Since 2017, Barbara Polla had worked on a cultural, artistic and social project aiming to install art by the UK artist Robert Montgomery in the public space of Perama, a city near Athens in Greece where she lived as a teenager. The project also includes a pedagogic program with scholars from Perama, a collaboration with the Athens School of Fine Arts, films, publications and theater plays to be presented in the open air Mikis Theodorakis Theater of Perama.[ citation needed ]
In 1991 Polla got involved in politics, first as member of the Geneva City Council, and then as canton of Geneva deputy from 1993 to 1999 [14] and member of the national parliament from 1999 to 2003. [15] During her tenure as politicians she stood up for the freedom of research, preimplantatory diagnosis and the legalisation of abortion. She left the Liberal Party of Geneva in 2007.
She has been co-curator of many exhibitions on the theme "Art & Prison". The first one, entitled Public Enemy [16] was organized at Magda Danysz Gallery [17] in 2013 ; the next one at the contemporary art centre le Château des Adhémar in Montélimar, La Belle Echappée; [18] in March 2015, La Belle Echappée, was shown at ISBA (Beaux Arts Institute of Besançon). The same evolving show, [19] Le Sens de la Peine [20] was also presented in Nanterre [21] in a contemporary art exhibition space called the Terrasse, [22] in collaboration with Sandrine Moreau. [22]
In 2018, Polla curated two museum exhibitions on the theme, one at Château de Penthes in Geneva called LA PRISON EXPOSÉ, for the Fondation des Suisses dans le Monde, in collaboration with the local jail, Champ-Dollon; the other at the Tasmanian Museum and Art Gallery, in Hobart Tasmania, called A JOURNEY TO FREEDOM. [23]

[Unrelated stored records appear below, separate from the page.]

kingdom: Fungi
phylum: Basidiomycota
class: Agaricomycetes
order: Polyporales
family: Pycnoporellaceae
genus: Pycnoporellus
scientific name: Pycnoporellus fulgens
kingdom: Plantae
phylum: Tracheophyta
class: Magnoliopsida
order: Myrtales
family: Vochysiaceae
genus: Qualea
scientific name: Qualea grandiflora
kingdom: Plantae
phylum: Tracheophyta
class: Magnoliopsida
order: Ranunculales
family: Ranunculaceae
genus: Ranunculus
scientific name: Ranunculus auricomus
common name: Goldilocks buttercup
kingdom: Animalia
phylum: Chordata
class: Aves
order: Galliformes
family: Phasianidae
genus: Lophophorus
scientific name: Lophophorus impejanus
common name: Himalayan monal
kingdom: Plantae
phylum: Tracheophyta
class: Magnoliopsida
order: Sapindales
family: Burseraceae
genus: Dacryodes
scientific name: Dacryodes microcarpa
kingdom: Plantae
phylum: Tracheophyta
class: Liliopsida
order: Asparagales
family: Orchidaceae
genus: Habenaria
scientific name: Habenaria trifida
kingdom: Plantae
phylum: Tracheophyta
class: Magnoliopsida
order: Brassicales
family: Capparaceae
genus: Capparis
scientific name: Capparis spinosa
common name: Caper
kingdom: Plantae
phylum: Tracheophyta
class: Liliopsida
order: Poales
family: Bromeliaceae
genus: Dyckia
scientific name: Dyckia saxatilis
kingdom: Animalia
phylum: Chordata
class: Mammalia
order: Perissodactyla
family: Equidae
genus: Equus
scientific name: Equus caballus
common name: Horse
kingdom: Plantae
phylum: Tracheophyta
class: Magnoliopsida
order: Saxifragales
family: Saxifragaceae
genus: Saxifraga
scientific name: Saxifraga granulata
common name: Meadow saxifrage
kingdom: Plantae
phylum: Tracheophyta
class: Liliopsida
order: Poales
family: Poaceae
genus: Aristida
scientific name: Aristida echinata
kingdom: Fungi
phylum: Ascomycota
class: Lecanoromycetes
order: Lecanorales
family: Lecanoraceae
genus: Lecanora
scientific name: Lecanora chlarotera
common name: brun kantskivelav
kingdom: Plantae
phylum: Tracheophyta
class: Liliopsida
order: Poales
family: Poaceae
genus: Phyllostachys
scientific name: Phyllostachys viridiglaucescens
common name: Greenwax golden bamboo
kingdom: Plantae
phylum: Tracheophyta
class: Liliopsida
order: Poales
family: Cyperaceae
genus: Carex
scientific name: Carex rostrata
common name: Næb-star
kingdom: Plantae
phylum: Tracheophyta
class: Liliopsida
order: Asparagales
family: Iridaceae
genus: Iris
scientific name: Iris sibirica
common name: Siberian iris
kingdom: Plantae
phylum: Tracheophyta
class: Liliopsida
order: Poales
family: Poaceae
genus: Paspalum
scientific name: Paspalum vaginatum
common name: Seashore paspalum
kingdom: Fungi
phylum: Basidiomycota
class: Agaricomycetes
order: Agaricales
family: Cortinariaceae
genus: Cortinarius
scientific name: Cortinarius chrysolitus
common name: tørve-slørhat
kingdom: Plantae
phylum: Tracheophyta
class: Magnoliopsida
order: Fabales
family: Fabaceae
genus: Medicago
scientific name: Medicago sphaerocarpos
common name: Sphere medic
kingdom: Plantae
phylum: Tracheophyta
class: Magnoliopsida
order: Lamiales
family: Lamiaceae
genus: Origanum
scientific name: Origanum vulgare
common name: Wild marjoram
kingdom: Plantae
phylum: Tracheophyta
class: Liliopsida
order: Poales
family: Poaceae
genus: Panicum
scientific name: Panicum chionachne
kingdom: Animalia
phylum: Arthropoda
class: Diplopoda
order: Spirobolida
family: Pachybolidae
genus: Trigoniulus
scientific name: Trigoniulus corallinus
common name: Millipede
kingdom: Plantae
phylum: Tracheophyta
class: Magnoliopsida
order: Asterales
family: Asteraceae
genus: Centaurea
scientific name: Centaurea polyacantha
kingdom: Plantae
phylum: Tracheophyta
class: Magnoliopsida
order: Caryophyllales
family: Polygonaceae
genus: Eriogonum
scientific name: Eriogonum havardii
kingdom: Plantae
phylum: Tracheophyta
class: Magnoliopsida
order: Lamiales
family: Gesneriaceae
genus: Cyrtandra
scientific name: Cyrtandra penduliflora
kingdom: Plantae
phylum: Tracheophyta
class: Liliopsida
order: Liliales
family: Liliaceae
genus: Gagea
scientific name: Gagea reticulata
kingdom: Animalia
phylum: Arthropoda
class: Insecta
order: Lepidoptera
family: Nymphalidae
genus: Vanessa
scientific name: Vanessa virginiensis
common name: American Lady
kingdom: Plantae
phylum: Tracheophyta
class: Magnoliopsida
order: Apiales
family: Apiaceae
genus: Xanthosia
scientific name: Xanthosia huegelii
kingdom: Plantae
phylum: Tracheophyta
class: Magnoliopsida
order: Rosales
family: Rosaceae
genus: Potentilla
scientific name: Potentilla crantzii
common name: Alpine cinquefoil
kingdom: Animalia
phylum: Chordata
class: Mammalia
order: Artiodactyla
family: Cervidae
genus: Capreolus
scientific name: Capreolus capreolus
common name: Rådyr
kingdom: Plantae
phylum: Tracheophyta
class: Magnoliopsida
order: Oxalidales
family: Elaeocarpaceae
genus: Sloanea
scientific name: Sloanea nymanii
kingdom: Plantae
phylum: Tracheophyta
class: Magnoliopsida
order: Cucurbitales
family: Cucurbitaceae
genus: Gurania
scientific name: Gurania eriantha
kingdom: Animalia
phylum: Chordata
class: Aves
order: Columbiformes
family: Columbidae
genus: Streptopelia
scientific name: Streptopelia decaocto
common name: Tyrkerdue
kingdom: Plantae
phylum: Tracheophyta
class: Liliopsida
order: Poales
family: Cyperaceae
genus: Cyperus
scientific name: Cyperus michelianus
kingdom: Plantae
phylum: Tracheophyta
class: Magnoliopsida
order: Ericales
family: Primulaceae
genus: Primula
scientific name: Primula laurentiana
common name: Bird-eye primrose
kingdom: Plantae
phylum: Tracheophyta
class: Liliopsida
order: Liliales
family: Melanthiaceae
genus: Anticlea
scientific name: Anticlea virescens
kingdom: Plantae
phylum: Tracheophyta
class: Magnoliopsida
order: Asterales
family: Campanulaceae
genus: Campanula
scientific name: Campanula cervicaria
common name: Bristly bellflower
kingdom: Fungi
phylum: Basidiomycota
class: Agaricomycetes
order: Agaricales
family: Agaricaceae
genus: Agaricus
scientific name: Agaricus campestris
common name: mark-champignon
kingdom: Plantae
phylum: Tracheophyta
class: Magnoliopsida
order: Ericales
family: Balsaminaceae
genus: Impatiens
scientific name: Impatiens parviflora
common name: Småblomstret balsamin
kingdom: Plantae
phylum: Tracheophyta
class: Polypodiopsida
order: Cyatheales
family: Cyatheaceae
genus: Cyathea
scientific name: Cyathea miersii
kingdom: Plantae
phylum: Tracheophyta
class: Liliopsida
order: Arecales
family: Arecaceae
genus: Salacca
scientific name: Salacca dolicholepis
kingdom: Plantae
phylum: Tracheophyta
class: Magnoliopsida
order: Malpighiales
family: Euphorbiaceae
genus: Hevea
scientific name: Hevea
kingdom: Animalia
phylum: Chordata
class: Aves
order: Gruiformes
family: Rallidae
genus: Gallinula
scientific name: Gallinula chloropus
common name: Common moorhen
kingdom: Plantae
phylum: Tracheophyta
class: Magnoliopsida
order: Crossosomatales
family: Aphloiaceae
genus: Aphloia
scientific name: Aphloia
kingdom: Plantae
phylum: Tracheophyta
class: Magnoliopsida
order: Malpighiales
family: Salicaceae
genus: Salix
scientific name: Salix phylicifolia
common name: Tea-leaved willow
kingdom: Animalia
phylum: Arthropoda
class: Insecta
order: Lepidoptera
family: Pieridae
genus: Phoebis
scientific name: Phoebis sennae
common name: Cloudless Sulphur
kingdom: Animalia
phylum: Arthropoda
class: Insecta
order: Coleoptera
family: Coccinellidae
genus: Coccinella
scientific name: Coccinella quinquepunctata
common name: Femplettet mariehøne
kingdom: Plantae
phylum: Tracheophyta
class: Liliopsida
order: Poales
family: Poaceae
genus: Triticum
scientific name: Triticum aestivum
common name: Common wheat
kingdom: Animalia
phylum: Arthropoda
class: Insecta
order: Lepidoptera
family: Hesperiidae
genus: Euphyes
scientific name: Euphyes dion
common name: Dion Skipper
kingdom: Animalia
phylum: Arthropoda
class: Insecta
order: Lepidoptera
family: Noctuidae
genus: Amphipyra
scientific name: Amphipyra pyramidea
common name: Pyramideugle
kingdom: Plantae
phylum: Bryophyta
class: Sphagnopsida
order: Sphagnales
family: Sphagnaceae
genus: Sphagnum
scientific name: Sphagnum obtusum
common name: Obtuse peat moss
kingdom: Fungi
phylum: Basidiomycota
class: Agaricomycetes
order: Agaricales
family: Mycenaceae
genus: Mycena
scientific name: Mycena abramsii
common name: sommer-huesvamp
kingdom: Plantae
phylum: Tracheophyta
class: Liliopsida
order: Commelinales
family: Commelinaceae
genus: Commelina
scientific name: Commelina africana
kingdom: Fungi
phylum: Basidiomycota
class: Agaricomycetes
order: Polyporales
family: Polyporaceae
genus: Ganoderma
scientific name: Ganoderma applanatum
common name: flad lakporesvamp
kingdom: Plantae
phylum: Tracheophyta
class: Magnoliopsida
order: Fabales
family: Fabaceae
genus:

Polla organizes bimonthly conferences dedicated to video art: VIDEO FOREVER taking place in different sites: Magda Danysz Gallery, Palais de Tokyo, [24] Musée de la Chasse et de la Nature, [25] Frank Perrin studio, National Finish Theatre of Helsinki [26] and UNSW Galleries in Sydney. Barbara Polla regularly publishes articles about video on the online magazine art-critique.